El mercado sí ha cambiado. Del viejo no queda nada. Pero el entorno es el mismo. Muy cerca está la calle Pescadería, donde nacimos las tres hermanas mayores. No está ya una pastelería, puerta con puerta de nuestra casa. Desde una de nuestras ventanas veíamos trabajar de noche a unos hombres vestidos de blanco, que nos parecían muy alejados de nuestros ojos y muy peligrosos, y que asociábamos con la bruja de la Casita de chocolate.


Sigue el colegio de la Amiga de Piedra, donde aprendimos las primeras letras, nosotras, nuestras primas, nuestra madre y nuestras tías. Y el de las Teresianas, donde acudiría años después, en una calle que sale de la Alcantarilla.
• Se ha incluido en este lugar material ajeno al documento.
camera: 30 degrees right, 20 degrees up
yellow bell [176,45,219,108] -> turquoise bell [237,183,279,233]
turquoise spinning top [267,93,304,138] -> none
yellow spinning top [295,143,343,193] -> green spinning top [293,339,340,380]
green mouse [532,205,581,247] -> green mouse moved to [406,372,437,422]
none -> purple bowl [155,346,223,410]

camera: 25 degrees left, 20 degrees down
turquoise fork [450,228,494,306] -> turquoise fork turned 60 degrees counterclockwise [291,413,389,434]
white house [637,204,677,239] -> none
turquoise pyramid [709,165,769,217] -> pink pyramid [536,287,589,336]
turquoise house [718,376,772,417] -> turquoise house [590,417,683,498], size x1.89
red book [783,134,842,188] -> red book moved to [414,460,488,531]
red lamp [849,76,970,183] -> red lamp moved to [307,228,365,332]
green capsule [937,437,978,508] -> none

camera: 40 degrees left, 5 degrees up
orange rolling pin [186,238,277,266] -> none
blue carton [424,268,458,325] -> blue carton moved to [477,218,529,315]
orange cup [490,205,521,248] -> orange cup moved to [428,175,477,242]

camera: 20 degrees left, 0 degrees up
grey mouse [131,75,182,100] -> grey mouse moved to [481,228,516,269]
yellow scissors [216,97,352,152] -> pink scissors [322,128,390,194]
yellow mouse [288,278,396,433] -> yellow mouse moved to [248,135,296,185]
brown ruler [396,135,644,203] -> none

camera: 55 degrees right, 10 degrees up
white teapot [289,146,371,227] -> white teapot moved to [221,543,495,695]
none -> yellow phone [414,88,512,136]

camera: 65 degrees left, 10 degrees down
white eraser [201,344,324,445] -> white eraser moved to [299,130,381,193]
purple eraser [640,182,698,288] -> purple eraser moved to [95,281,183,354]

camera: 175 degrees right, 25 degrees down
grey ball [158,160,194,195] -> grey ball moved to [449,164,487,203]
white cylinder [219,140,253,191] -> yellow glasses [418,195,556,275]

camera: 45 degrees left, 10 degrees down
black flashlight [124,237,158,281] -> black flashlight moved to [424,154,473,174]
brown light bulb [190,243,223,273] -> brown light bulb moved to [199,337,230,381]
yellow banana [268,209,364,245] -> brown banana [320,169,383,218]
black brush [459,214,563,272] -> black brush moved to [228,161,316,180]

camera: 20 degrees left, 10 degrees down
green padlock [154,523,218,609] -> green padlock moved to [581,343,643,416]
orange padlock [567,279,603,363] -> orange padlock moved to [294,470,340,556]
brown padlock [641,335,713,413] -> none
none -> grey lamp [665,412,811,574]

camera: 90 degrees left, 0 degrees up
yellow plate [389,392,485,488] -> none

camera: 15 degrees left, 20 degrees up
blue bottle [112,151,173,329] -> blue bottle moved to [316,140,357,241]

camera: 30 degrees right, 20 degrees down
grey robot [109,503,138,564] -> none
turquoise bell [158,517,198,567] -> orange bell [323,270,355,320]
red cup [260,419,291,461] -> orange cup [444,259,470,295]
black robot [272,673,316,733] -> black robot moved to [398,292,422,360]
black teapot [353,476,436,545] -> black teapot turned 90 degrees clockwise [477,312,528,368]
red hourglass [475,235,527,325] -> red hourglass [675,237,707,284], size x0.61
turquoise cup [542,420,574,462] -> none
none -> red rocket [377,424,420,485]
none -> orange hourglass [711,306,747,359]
Ya no está por ahí el comercio de los Guapos, donde nuestra madre me enviaba, de vez en cuando, a comprar café para no dormirse y coser durante casi toda la noche, en compañía de Mari Luz, su oficiala de ocho pesetas diarias.


Pequeños recuerdos de una infancia feliz que ha sido posible revivirla gracias a que Jaén, su parte vieja, sus barrios cobijados al amparo del castillo, de la vieja alcazaba, se ha mantenido reconocible y hermosa.